Semantic Analysis. The main advantage of using LOD is the availability of well structured graph-based item descriptions. In fact, items are connected to entities by means of semantic relations. Such entities are classified in more or less complex classes. The semantics of those classes and relations is described by means of ontologies. For example if we consider the resource dbpedia:Bruce_Willis in DBpedia, it is instance of the class dbpedia-owl:Person which in turn is sub-class of dbpedia-owl:Agent. In such ontology it is also defined the semantics of properties. For example the property dbpedia-owl:starring which connects dbpedia:Pulp_Fiction to dbpedia:Bruce_Willis has domain dbpedia-owl:Work and range dbpedia-owl:Actor which is sub-class of dbpedia-owl:Person. Thanks to the semantic relations among entities [4] the system can perform a deeper semantic analysis of the item content. In a keyword-based representation the system is limited to compute the syntactic match between keywords. Instead, thanks to the availability of semantic entities the system can potentially detect complex associations between the user profile and the items.
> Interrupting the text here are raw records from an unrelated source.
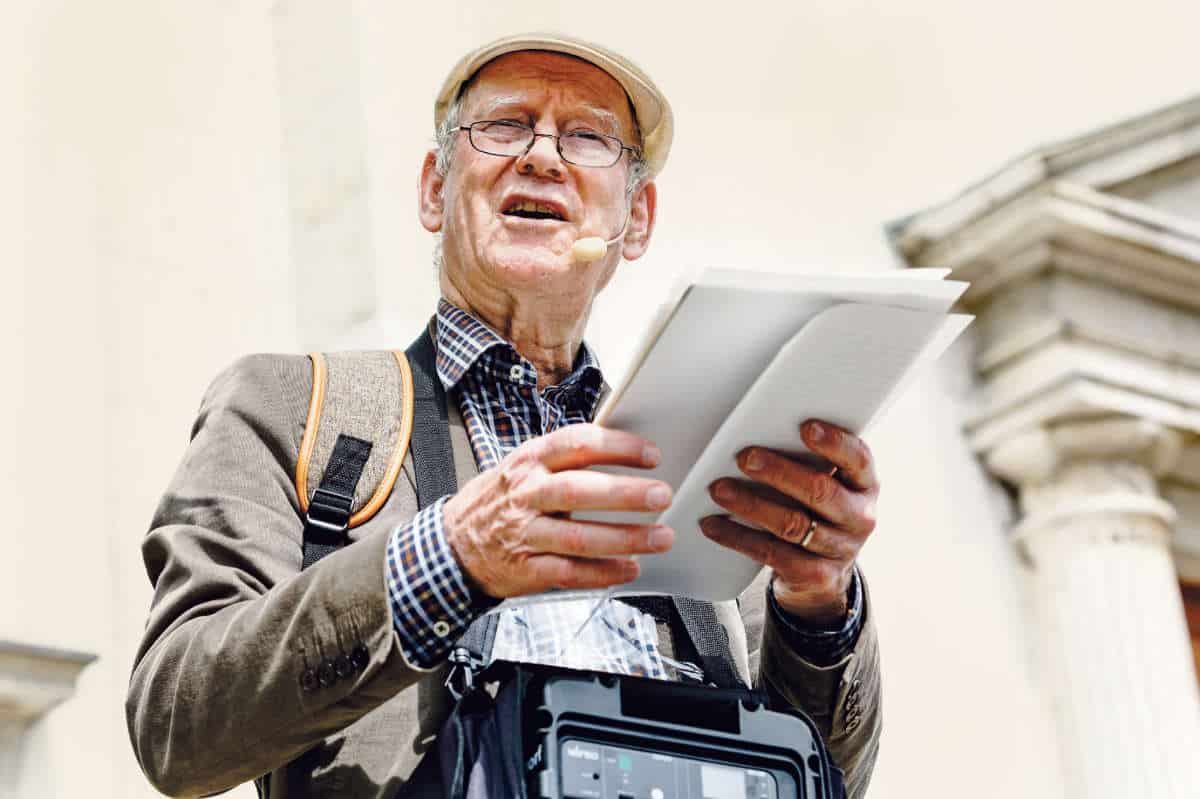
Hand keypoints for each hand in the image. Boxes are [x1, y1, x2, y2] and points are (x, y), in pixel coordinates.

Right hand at [443, 424, 675, 597]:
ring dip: (625, 539)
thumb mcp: (521, 467)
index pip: (577, 444)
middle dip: (625, 493)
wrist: (451, 546)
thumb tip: (621, 449)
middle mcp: (526, 495)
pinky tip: (629, 568)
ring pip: (578, 537)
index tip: (651, 454)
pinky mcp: (525, 569)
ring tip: (660, 537)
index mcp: (529, 461)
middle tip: (661, 495)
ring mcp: (524, 534)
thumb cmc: (497, 501)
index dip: (617, 447)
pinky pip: (569, 573)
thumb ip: (563, 460)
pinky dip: (603, 572)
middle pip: (579, 491)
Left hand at [700, 420, 878, 624]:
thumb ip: (809, 462)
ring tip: (720, 489)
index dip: (834, 443)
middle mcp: (859, 517)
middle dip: (779, 472)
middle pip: (820, 491)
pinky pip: (772, 554)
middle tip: (745, 458)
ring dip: (751, 504)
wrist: (824, 575)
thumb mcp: (828, 485)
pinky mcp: (816, 576)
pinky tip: (714, 525)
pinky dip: (738, 537)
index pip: (858, 458)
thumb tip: (759, 431)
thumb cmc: (818, 512)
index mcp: (865, 485)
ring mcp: (840, 550)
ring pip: (792, 524)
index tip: (805, 427)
The main goals of this tutorial are: (i) Provide an introduction to recommender systems by describing the main approaches available to design and feed a recommendation engine; (ii) Show how to exploit the information available in the Linked Open Data cloud to develop a new generation of recommender systems. The tutorial starts with a brief introduction to the problem of information overload with examples taken from everyday life. Then we move to the definition of the recommendation problem and introduce all the elements needed to define, design and evaluate a recommender system. Starting from the user-item matrix, some collaborative approaches are described showing their strong and weak points. The same is done with content-based approaches. The second part of the tutorial is devoted to the presentation of how to exploit the knowledge encoded in LD datasets while computing a recommendation list. We see how to leverage both the structure and the semantics of a knowledge graph for feature selection by using a single attribute or a chaining (paths) of attributes and resources. Hybrid approaches together with their evaluation close the tutorial.